Tüm nörolojik hastalıklarda olduğu gibi hastanın hikayesinin alınmasının teşhis koyarken önemine değinen Doç. Dr. Taşkapılıoğlu, “MS’in teşhisini koyarken hastada ortaya çıkan belirtilerin doktora çok iyi anlatılması gerekir. Doğru teşhise giden süreçte, ayrıntılı öykü almak ve detaylı bir nörolojik muayene yapmak en önemli kurallar olarak kabul edilir. Bu konuda deneyimli bir doktor, ayrıntılı öykü ve muayene ile klinik olarak MS’in ön teşhisini koyabilir. Teşhisi kesinleştirmede diğer önemli kural ise MS ile karışabilecek hastalıkların dışlanmasıdır” dedi.

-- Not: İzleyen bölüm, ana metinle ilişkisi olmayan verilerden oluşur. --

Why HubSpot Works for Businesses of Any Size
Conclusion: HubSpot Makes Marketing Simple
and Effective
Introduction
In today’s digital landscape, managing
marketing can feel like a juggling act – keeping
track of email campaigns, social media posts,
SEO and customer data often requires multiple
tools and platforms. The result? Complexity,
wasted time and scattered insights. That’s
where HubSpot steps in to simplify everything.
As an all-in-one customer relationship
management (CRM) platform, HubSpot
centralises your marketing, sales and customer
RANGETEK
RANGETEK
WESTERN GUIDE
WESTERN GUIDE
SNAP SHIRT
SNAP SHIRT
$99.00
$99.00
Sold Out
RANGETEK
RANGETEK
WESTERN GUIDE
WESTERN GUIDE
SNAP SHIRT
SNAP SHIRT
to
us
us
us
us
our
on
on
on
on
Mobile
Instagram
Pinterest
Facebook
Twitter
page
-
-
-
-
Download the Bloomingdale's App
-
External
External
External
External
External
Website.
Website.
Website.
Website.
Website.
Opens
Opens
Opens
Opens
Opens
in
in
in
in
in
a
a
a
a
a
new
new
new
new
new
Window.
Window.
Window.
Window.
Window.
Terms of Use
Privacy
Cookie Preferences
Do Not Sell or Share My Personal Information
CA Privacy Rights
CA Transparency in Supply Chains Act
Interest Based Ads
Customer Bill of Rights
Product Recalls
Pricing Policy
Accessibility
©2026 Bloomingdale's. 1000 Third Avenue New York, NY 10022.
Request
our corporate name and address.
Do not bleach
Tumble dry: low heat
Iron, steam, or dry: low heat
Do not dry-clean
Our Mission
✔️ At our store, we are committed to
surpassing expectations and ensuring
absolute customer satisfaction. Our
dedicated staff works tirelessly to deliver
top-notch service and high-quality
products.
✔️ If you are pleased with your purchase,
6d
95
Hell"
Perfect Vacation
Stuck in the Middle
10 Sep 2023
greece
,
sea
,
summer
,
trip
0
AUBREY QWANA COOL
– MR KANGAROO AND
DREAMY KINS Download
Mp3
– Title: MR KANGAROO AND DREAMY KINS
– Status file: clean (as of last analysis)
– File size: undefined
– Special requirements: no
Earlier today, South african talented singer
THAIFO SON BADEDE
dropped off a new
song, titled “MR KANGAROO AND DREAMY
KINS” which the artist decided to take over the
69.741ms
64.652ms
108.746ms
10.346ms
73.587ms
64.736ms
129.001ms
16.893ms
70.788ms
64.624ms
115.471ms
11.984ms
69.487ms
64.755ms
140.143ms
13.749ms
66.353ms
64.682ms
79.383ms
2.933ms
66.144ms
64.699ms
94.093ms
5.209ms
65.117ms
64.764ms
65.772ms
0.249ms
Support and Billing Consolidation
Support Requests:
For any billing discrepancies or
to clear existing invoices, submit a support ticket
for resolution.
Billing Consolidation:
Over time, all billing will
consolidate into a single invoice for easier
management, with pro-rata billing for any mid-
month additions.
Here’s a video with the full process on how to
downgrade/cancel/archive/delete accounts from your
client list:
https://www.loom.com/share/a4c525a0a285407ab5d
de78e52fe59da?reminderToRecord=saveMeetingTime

MS’de teşhisin nörolojik muayene, elektrofizyolojik (sinir iletimini ölçen) testler, beyin omurilik sıvısı incelemesi ve Mmagnetik rezonans (MR) görüntüleme yardımı ile konulduğunu dile getiren Doç. Dr. Taşkapılıoğlu, beyin ve omuriliğin MR görüntüleme ile değerlendirilmesinin önem taşıdığını söyledi. Kimi hastalarda kesin teşhis için beyin omurilik sıvısının incelenmesi, kan testleri ve elektrofizyolojik çalışmaların da gerekebileceğini sözlerine ekledi.
“Temelde 3 tip tedavi var”
Doç. Dr. Taşkapılıoğlu MS’in şu anda tam bir tedavisi olmamakla beraber atak tedavisi, hastalık seyrini değiştirici ve hastanın belirtilerine yönelik tedavi olmak üzere 3 farklı alanda tedavi yaklaşımları olduğunu belirterek bazı MS türlerinde erken teşhis ve hastalığın uzun sürede biriken engelliliğin azaldığını dile getirdi. Günümüzde MS tedavisinde çok sayıda ilaç seçeneği bulunduğunu anımsatan Doç. Dr. Taşkapılıoğlu, “Hastanın atakları ve hastalığın şiddetine göre hangi ilaca başlayacağına karar veriliyor. Ataklar erken dönemde kontrol altına alındığında, bu atakların oluşturacağı hasar da engellenmiş oluyor.” diye konuştu.
“Egzersiz şart”
Hastada varsa kansızlık ve vitamin eksiklerinin (özellikle vit D ve B12) giderilmesi, yazın güneşten belli sürelerle faydalanmalarının, başka hastalıkları varsa onların da tedavi edilmesinin gerektiğini vurgulayan Doç. Dr. Taşkapılıoğlu “MS’lilerin hayatın içinde kalması, mesleklerini yapmaya devam etmeleri, egzersiz yapmaları, düzenli beslenmeleri (MS’te önerilen diyet tipi Akdeniz tipi beslenme), gün içinde enerjilerini korumayı ve stresi yönetmeyi öğrenmeleri önerilmektedir” ifadelerini kullandı. MS’in, kronik bir hastalık olması sebebiyle hem kaliteli uzun bir hayat, hem de atakların önüne geçebilmek için egzersizin önemine işaret eden Doç. Dr. Taşkapılıoğlu “Egzersiz, zayıf kasların neden olduğu problemleri , depresif ruh halini önleyebiliyor, mesane ve bağırsak problemlerinin çözümüne de destek sağlıyor” dedi.